◆ Task instructions
Your output should be the exact lines from the start of the data through the line containing "for this model.", with no pictures.

(Saved data entries)
════════

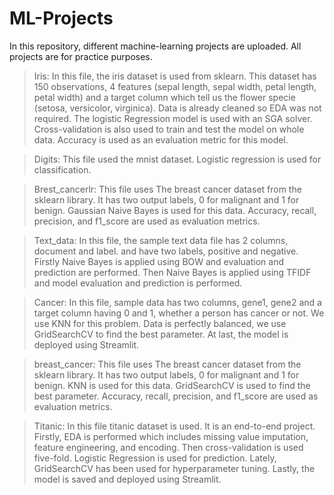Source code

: # ML-Projects

In this repository, different machine-learning projects are uploaded. All projects are for practice purposes. 

>Iris: In this file, the iris dataset is used from sklearn. This dataset has 150 observations, 4 features (sepal length, sepal width, petal length, petal width) and a target column which tell us the flower specie (setosa, versicolor, virginica).  Data is already cleaned so EDA was not required. The logistic Regression model is used with an SGA solver. Cross-validation is also used to train and test the model on whole data. Accuracy is used as an evaluation metric for this model.

>Digits: This file used the mnist dataset. Logistic regression is used for classification.


>Brest_cancerlr: This file uses The breast cancer dataset from the sklearn library. It has two output labels, 0 for malignant and 1 for benign. Gaussian Naive Bayes is used for this data. Accuracy, recall, precision, and f1_score are used as evaluation metrics.


>Text_data: In this file, the sample text data file has 2 columns, document and label. and have two labels, positive and negative. Firstly Naive Bayes is applied using BOW and evaluation and prediction are performed. Then Naive Bayes is applied using TFIDF and model evaluation and prediction is performed.


>Cancer: In this file, sample data has two columns, gene1, gene2 and a target column having 0 and 1, whether a person has cancer or not. We use KNN for this problem. Data is perfectly balanced, we use GridSearchCV to find the best parameter. At last, the model is deployed using Streamlit.


>breast_cancer: This file uses The breast cancer dataset from the sklearn library. It has two output labels, 0 for malignant and 1 for benign. KNN is used for this data. GridSearchCV is used to find the best parameter. Accuracy, recall, precision, and f1_score are used as evaluation metrics.

>Titanic: In this file titanic dataset is used. It is an end-to-end project. Firstly, EDA is performed which includes missing value imputation, feature engineering, and encoding. Then cross-validation is used five-fold. Logistic Regression is used for prediction. Lately, GridSearchCV has been used for hyperparameter tuning. Lastly, the model is saved and deployed using Streamlit.

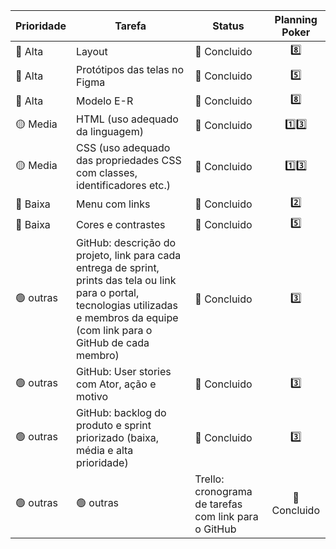 |     Prioridade               |    Tarefa          |  Status          | Planning Poker |
|------------------------------|--------------------|------------------|:----------------:|
|      🔴 Alta                      |  Layout                  |    💚 Concluido             | 8️⃣ |
|      🔴 Alta                    |     Protótipos das telas no Figma               | 💚 Concluido   |  5️⃣|
|      🔴  Alta                     |     Modelo E-R               | 💚 Concluido                    | 8️⃣ |
|      🟡  Media                      |   HTML (uso adequado da linguagem)                 |  💚 Concluido                  | 1️⃣3️⃣ |
|      🟡  Media                      |   CSS (uso adequado das propriedades CSS com classes, identificadores etc.)                 |   💚 Concluido   | 1️⃣3️⃣|
|      🔵 Baixa                      |    Menu com links                |   💚 Concluido                 | 2️⃣  |
|      🔵 Baixa                      |     Cores e contrastes               |     💚 Concluido                | 5️⃣  | 
|      🟢 outras                      |    GitHub: descrição do projeto, link para cada entrega de sprint, prints das tela ou link para o portal, tecnologias utilizadas e membros da equipe (com link para o GitHub de cada membro)  |   💚 Concluido  | 3️⃣|
|      🟢 outras                     |   GitHub: User stories com Ator, ação e motivo                 |       💚 Concluido            |  3️⃣ | 
|      🟢 outras                      |   GitHub: backlog do produto e sprint priorizado (baixa, média e alta prioridade)                 |   💚 Concluido                | 3️⃣ |
|      🟢 outras                      |      🟢 outras                      |   Trello: cronograma de tarefas com link para o GitHub                 |    💚 Concluido               | 3️⃣ |
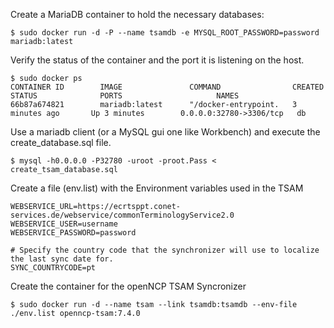 Create a MariaDB container to hold the necessary databases:

    $ sudo docker run -d -P --name tsamdb -e MYSQL_ROOT_PASSWORD=password  mariadb:latest

Verify the status of the container and the port it is listening on the host.

    $ sudo docker ps
    CONTAINER ID        IMAGE               COMMAND                CREATED             STATUS              PORTS                     NAMES
    66b87a674821        mariadb:latest      "/docker-entrypoint.   3 minutes ago       Up 3 minutes        0.0.0.0:32780->3306/tcp   db  

Use a mariadb client (or a MySQL gui one like Workbench) and execute the create_database.sql file.

    $ mysql -h0.0.0.0 -P32780 -uroot -proot.Pass < create_tsam_database.sql 

Create a file (env.list) with the Environment variables used in the TSAM

    WEBSERVICE_URL=https://ecrtsppt.conet-services.de/webservice/commonTerminologyService2.0
    WEBSERVICE_USER=username
    WEBSERVICE_PASSWORD=password

    # Specify the country code that the synchronizer will use to localize the last sync date for.
    SYNC_COUNTRYCODE=pt

Create the container for the openNCP TSAM Syncronizer

    $ sudo docker run -d --name tsam --link tsamdb:tsamdb --env-file ./env.list openncp-tsam:7.4.0

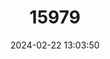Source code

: ---
title: "15979"
category: "Papilio antimachus"
draft: false
date: 2024-02-22 13:03:50
languages:
  English: ["African Giant Swallowtail", "Giant Papilio"]
---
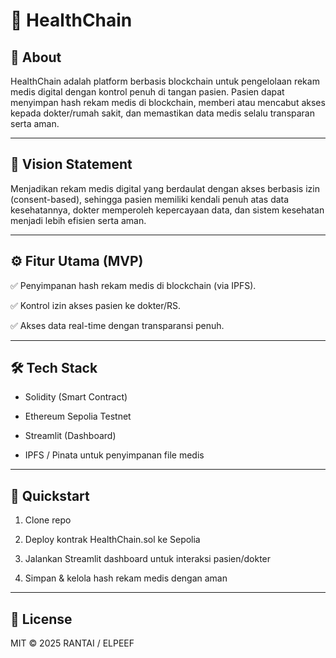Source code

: # 🏥 HealthChain

## 📌 About

HealthChain adalah platform berbasis blockchain untuk pengelolaan rekam medis digital dengan kontrol penuh di tangan pasien. Pasien dapat menyimpan hash rekam medis di blockchain, memberi atau mencabut akses kepada dokter/rumah sakit, dan memastikan data medis selalu transparan serta aman.

---

## 🎯 Vision Statement

Menjadikan rekam medis digital yang berdaulat dengan akses berbasis izin (consent-based), sehingga pasien memiliki kendali penuh atas data kesehatannya, dokter memperoleh kepercayaan data, dan sistem kesehatan menjadi lebih efisien serta aman.

---

## ⚙️ Fitur Utama (MVP)

✅ Penyimpanan hash rekam medis di blockchain (via IPFS).

✅ Kontrol izin akses pasien ke dokter/RS.

✅ Akses data real-time dengan transparansi penuh.

---

## 🛠️ Tech Stack

- Solidity (Smart Contract)

- Ethereum Sepolia Testnet

- Streamlit (Dashboard)

- IPFS / Pinata untuk penyimpanan file medis

---

## 🚀 Quickstart

1. Clone repo

2. Deploy kontrak HealthChain.sol ke Sepolia

3. Jalankan Streamlit dashboard untuk interaksi pasien/dokter

4. Simpan & kelola hash rekam medis dengan aman

---

## 📜 License
MIT © 2025 RANTAI / ELPEEF
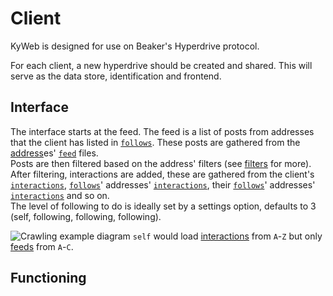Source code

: # Client
KyWeb is designed for use on Beaker's Hyperdrive protocol.

For each client, a new hyperdrive should be created and shared. This will serve as the data store, identification and frontend.

## Interface
The interface starts at the feed. The feed is a list of posts from addresses that the client has listed in [`follows`](follows.md). These posts are gathered from the [address](adress.md)es' [`feed`](feed.md) files.  
Posts are then filtered based on the address' filters (see [filters](filters.md) for more).  
After filtering, interactions are added, these are gathered from the client's [`interactions`](interactions.md), [`follows`](follows.md)' addresses' [`interactions`](interactions.md), their [`follows`](follows.md)' addresses' [`interactions`](interactions.md) and so on.  
The level of following to do is ideally set by a settings option, defaults to 3 (self, following, following, following).  

![Crawling example diagram](https://lh3.googleusercontent.com/pw/ACtC-3dIRO7vqORVtKok-LkgbemfzOLcYzOsLAp7x-7MfkyLan-vTMZ7b-2vFjOfnoEnMk1xDZ7EbVw6sW-VVCgPy9qaUkAaqx0fRe4tSJYmEQYx1sbkbsT-M20quRBw9hO-e2CQu_7u44UnJudXr9qXB91Diw=w1480-h436-no?authuser=0)
`self` would load [interactions](interactions.md) from `A`-`Z` but only [feeds](feeds.md) from `A`-`C`.

## Functioning
<!--stackedit_data:
eyJkaXNjdXNzaW9ucyI6eyJXSlFMTE9wRktRVVZwdGZVIjp7In
N0YXJ0Ijo5MTksImVuZCI6MTE2OCwidGV4dCI6IiFbQ3Jhd2xp
bmcgZXhhbXBsZSBkaWFncmFtXShodHRwczovL2xoMy5nb29nbG
V1c2VyY29udGVudC5jb20vcHcvQUN0Qy0zZElSTzd2cU/igKYi
fX0sImNvbW1lbnRzIjp7IjBHbVZ0enJRZVhRdW5WQ3UiOnsiZG
lzY3Vzc2lvbklkIjoiV0pRTExPcEZLUVVWcHRmVSIsInN1YiI6
ImdoOjEyNTg4ODk0IiwidGV4dCI6ImBgYG1lcm1haWRcbmdyYX
BoIFREO1xuXHRzZWxmLS0+QTtcblx0c2VsZi0tPkI7XG5cdHNl
bGYtLT5DO1xuXHRBLS0+RDtcblx0QS0tPkU7XG5cdEItLT5GO1
xuXHRCLS0+Rztcblx0Qy0tPkg7XG5cdEMtLT5JO1xuXHRDLS0+
Sjtcblx0RC0tPks7XG5cdEQtLT5MO1xuXHRELS0+TTtcblx0RS
0tPk47XG5cdEUtLT5PO1xuXHRGLS0+UDtcblx0Ri0tPlE7XG5c
dEYtLT5SO1xuXHRHLS0+Uztcblx0Ry0tPlQ7XG5cdEgtLT5VO1
xuXHRILS0+Vjtcblx0SS0tPlc7XG5cdEktLT5YO1xuXHRKLS0+
WTtcblx0Si0tPlo7XG5gYGAiLCJjcmVhdGVkIjoxNjAxMTE5OD
g3MDMyfX0sImhpc3RvcnkiOlstMTkxNjU0MTI4OSwtNzY4MDg4
MDYsLTE1NjE1ODA4NTRdfQ==
-->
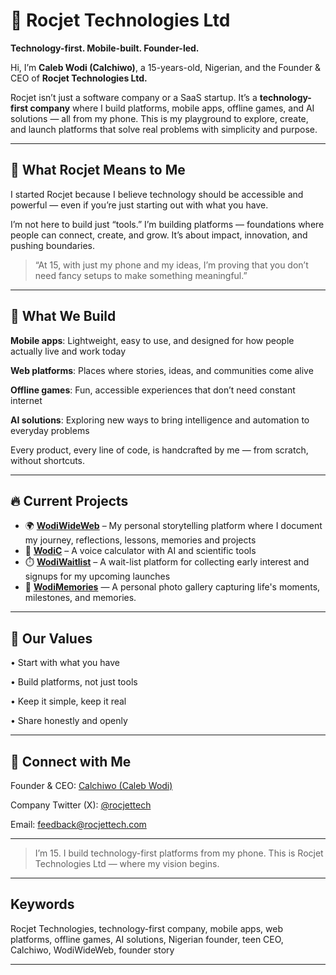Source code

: # 🚀 Rocjet Technologies Ltd

**Technology-first. Mobile-built. Founder-led.**

Hi, I’m **Caleb Wodi (Calchiwo)**, a 15-years-old, Nigerian, and the Founder & CEO of **Rocjet Technologies Ltd.**

Rocjet isn’t just a software company or a SaaS startup. It’s a **technology-first company** where I build platforms, mobile apps, offline games, and AI solutions — all from my phone. This is my playground to explore, create, and launch platforms that solve real problems with simplicity and purpose.


---

## 🧠 What Rocjet Means to Me

I started Rocjet because I believe technology should be accessible and powerful — even if you’re just starting out with what you have.

I’m not here to build just “tools.” I’m building platforms — foundations where people can connect, create, and grow. It’s about impact, innovation, and pushing boundaries.

> “At 15, with just my phone and my ideas, I’m proving that you don’t need fancy setups to make something meaningful.”




---

## 🌟 What We Build

**Mobile apps**: Lightweight, easy to use, and designed for how people actually live and work today

**Web platforms**: Places where stories, ideas, and communities come alive

**Offline games**: Fun, accessible experiences that don’t need constant internet

**AI solutions**: Exploring new ways to bring intelligence and automation to everyday problems


Every product, every line of code, is handcrafted by me — from scratch, without shortcuts.


---

## 🔥 Current Projects

* 🌍 [**WodiWideWeb**](https://wodiwideweb.netlify.app) – My personal storytelling platform where I document my journey, reflections, lessons, memories and projects
* 🧮 [**WodiC**](https://wodic.netlify.app) – A voice calculator with AI and scientific tools
*  ⏱️ [**WodiWaitlist**](https://wodiwaitlist.netlify.app) – A wait-list platform for collecting early interest and signups for my upcoming launches
* 📸 [**WodiMemories**](https://wodimemories.netlify.app) — A personal photo gallery capturing life's moments, milestones, and memories.


---

## 🎯 Our Values

• Start with what you have

• Build platforms, not just tools

• Keep it simple, keep it real

• Share honestly and openly



---

## 🤝 Connect with Me

Founder & CEO: [Calchiwo (Caleb Wodi)](https://github.com/Calchiwo)

Company Twitter (X): [@rocjettech](https://x.com/rocjettech)

Email: feedback@rocjettech.com



---

> I’m 15. I build technology-first platforms from my phone.
This is Rocjet Technologies Ltd — where my vision begins.




---

## Keywords

Rocjet Technologies, technology-first company, mobile apps, web platforms, offline games, AI solutions, Nigerian founder, teen CEO, Calchiwo, WodiWideWeb, founder story


---
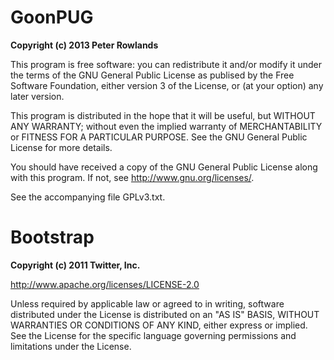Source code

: GoonPUG
=======
**Copyright (c) 2013 Peter Rowlands**

This program is free software: you can redistribute it and/or modify
it under the terms of the GNU General Public License as publised by
the Free Software Foundation, either version 3 of the License, or
(at your option) any later version.

This program is distributed in the hope that it will be useful,
but WITHOUT ANY WARRANTY; without even the implied warranty of
MERCHANTABILITY or FITNESS FOR A PARTICULAR PURPOSE. See the
GNU General Public License for more details.

You should have received a copy of the GNU General Public License
along with this program. If not, see <http://www.gnu.org/licenses/>.

See the accompanying file GPLv3.txt.


Bootstrap
=========
**Copyright (c) 2011 Twitter, Inc.**

http://www.apache.org/licenses/LICENSE-2.0

Unless required by applicable law or agreed to in writing, software
distributed under the License is distributed on an "AS IS" BASIS, WITHOUT
WARRANTIES OR CONDITIONS OF ANY KIND, either express or implied. See the
License for the specific language governing permissions and limitations under
the License.
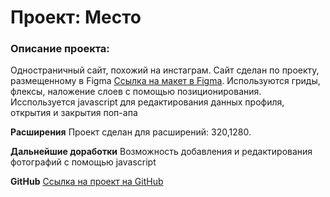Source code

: # Проект: Место
### Описание проекта: 
Одностраничный сайт, похожий на инстаграм. Сайт сделан по проекту, размещенному в Figma [Ссылка на макет в Figma](https://www.figma.com/file/2cn9N9jSkmxD84oJik7xL7/JavaScript.-Sprint-4?node-id=0%3A1). 
Используются гриды, флексы, наложение слоев с помощью позиционирования. Исспользуется javascript для редактирования данных профиля, открытия и закрытия поп-апа

**Расширения**
Проект сделан для расширений: 320,1280.

**Дальнейшие доработки**
Возможность добавления и редактирования фотографий с помощью javascript

**GitHub**
[Ссылка на проект на GitHub]( https://alla-katkova.github.io/mesto/)
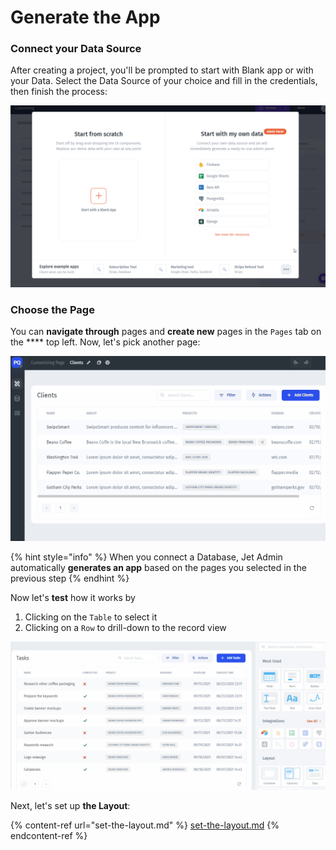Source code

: # Generate the App

### Connect your Data Source

After creating a project, you'll be prompted to start with Blank app or with your Data. Select the Data Source of your choice and fill in the credentials, then finish the process:

![](../../.gitbook/assets/Quickstart-portal1.gif)

### Choose the Page

You can **navigate through** pages and **create new** pages in the `Pages` tab on the **** top left. Now,  let's pick another page:

![](../../.gitbook/assets/Quickstart-portal2.gif)

{% hint style="info" %}
When you connect a Database, Jet Admin automatically **generates an app** based on the pages you selected in the previous step
{% endhint %}

Now let's **test** how it works by&#x20;

1. Clicking on the `Table` to select it
2. Clicking on a `Row` to drill-down to the record view

![](../../.gitbook/assets/Quickstart-portal3.gif)

Next, let's set up **the Layout**:

{% content-ref url="set-the-layout.md" %}
[set-the-layout.md](set-the-layout.md)
{% endcontent-ref %}

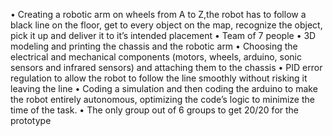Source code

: • Creating a robotic arm on wheels from A to Z,the robot has to
follow a black line on the floor, get to every object on the map,
recognize the object, pick it up and deliver it to it’s intended
placement
• Team of 7 people
• 3D modeling and printing the chassis and the robotic arm
• Choosing the electrical and mechanical components (motors,
wheels, arduino, sonic sensors and infrared sensors) and attaching
them to the chassis
• PID error regulation to allow the robot to follow the line smoothly
without risking it leaving the line
• Coding a simulation and then coding the arduino to make the
robot entirely autonomous, optimizing the code’s logic to minimize
the time of the task.
• The only group out of 6 groups to get 20/20 for the prototype
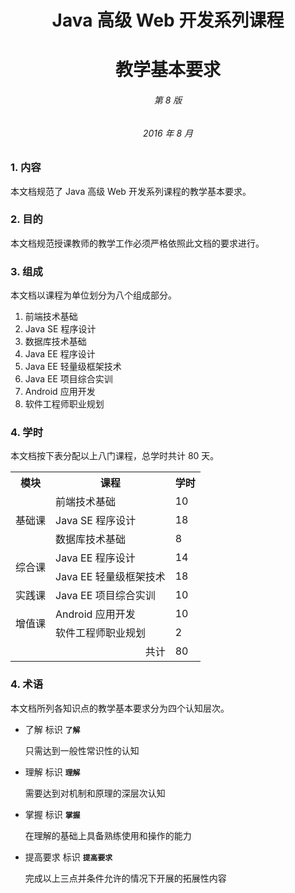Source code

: # <center>Java 高级 Web 开发系列课程</center> 
# <center>教学基本要求</center> 
###### <center>第 8 版</center>
###### <center>2016 年 8 月</center>

### 1. 内容

本文档规范了 Java 高级 Web 开发系列课程的教学基本要求。

### 2. 目的

本文档规范授课教师的教学工作必须严格依照此文档的要求进行。

### 3. 组成

本文档以课程为单位划分为八个组成部分。

1. 前端技术基础
2. Java SE 程序设计
3. 数据库技术基础
4. Java EE 程序设计
5. Java EE 轻量级框架技术
6. Java EE 项目综合实训
7. Android 应用开发
8. 软件工程师职业规划

### 4. 学时

本文档按下表分配以上八门课程，总学时共计 80 天。

<table>
    <tr>
        <th>模块</th>
        <th>课程</th>
        <th>学时</th>
    </tr>
    <tr>
        <td rowspan="3">基础课</td>
        <td>前端技术基础</td>
        <td>10</td>
    </tr>
    <tr>
        <td>Java SE 程序设计</td>
        <td>18</td>
    </tr>
    <tr>
        <td>数据库技术基础</td>
        <td>8</td>
    </tr>
    <tr>
        <td rowspan="2">综合课</td>
        <td>Java EE 程序设计</td>
        <td>14</td>
    </tr>
    <tr>
        <td>Java EE 轻量级框架技术</td>
        <td>18</td>
    <tr>
    <tr>
        <td>实践课</td>
        <td>Java EE 项目综合实训</td>
        <td>10</td>
    </tr>
    <tr>
        <td rowspan="2">增值课</td>
        <td>Android 应用开发</td>
        <td>10</td>
    </tr>
    <tr>
        <td>软件工程师职业规划</td>
        <td>2</td>
    </tr>
    <tr>
        <td colspan="2" style="text-align: right">共计</td>
        <td>80</td>
    </tr>
</table>

### 4. 术语

本文档所列各知识点的教学基本要求分为四个认知层次。

- 了解 标识 **`了解`**

  只需达到一般性常识性的认知

- 理解 标识 **`理解`**

  需要达到对机制和原理的深层次认知
  
- 掌握 标识 **`掌握`**

  在理解的基础上具备熟练使用和操作的能力
  
- 提高要求 标识 **`提高要求`**

  完成以上三点并条件允许的情况下开展的拓展性内容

════════

◆ Result of this exercise
Source code

: # ML-Projects

In this repository, different machine-learning projects are uploaded. All projects are for practice purposes. 

>Iris: In this file, the iris dataset is used from sklearn. This dataset has 150 observations, 4 features (sepal length, sepal width, petal length, petal width) and a target column which tell us the flower specie (setosa, versicolor, virginica).  Data is already cleaned so EDA was not required. The logistic Regression model is used with an SGA solver. Cross-validation is also used to train and test the model on whole data. Accuracy is used as an evaluation metric for this model.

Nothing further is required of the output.